▶ [Data supplied]:

BEGIN

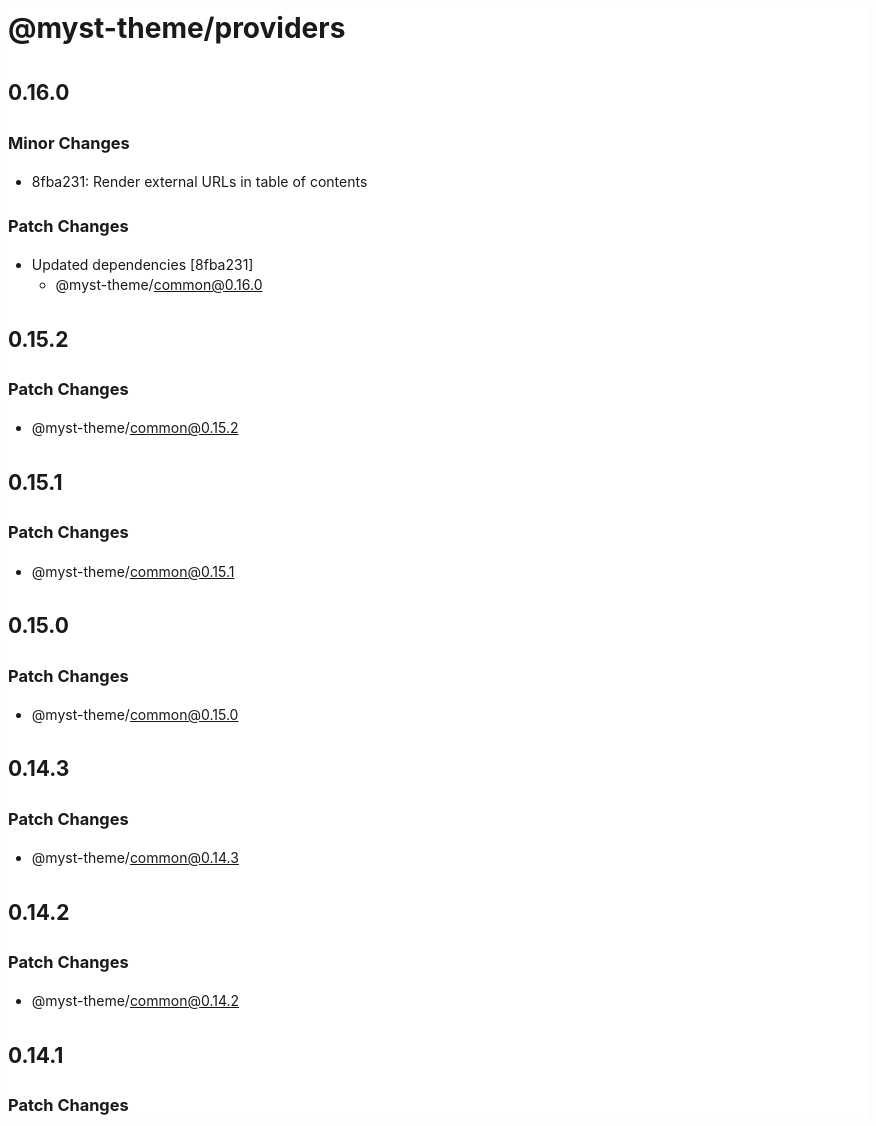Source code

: # @myst-theme/providers

## 0.16.0

### Minor Changes

- 8fba231: Render external URLs in table of contents

### Patch Changes

- Updated dependencies [8fba231]
  - @myst-theme/common@0.16.0

## 0.15.2

### Patch Changes

- @myst-theme/common@0.15.2

## 0.15.1

### Patch Changes

- @myst-theme/common@0.15.1

## 0.15.0

### Patch Changes

- @myst-theme/common@0.15.0

## 0.14.3

### Patch Changes

- @myst-theme/common@0.14.3

## 0.14.2

### Patch Changes

- @myst-theme/common@0.14.2

## 0.14.1

### Patch Changes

END

▶ [Exercise details]: Give back an exact reproduction of the entries, with all pictures excluded.

▶ [Answer to this exercise]:
Source code

: # @myst-theme/providers

## 0.16.0

### Minor Changes

- 8fba231: Render external URLs in table of contents

### Patch Changes

- Updated dependencies [8fba231]
  - @myst-theme/common@0.16.0

## 0.15.2

### Patch Changes

- @myst-theme/common@0.15.2

## 0.15.1

### Patch Changes

- @myst-theme/common@0.15.1

## 0.15.0

### Patch Changes

- @myst-theme/common@0.15.0

## 0.14.3

### Patch Changes

- @myst-theme/common@0.14.3

## 0.14.2

### Patch Changes

- @myst-theme/common@0.14.2

## 0.14.1

### Patch Changes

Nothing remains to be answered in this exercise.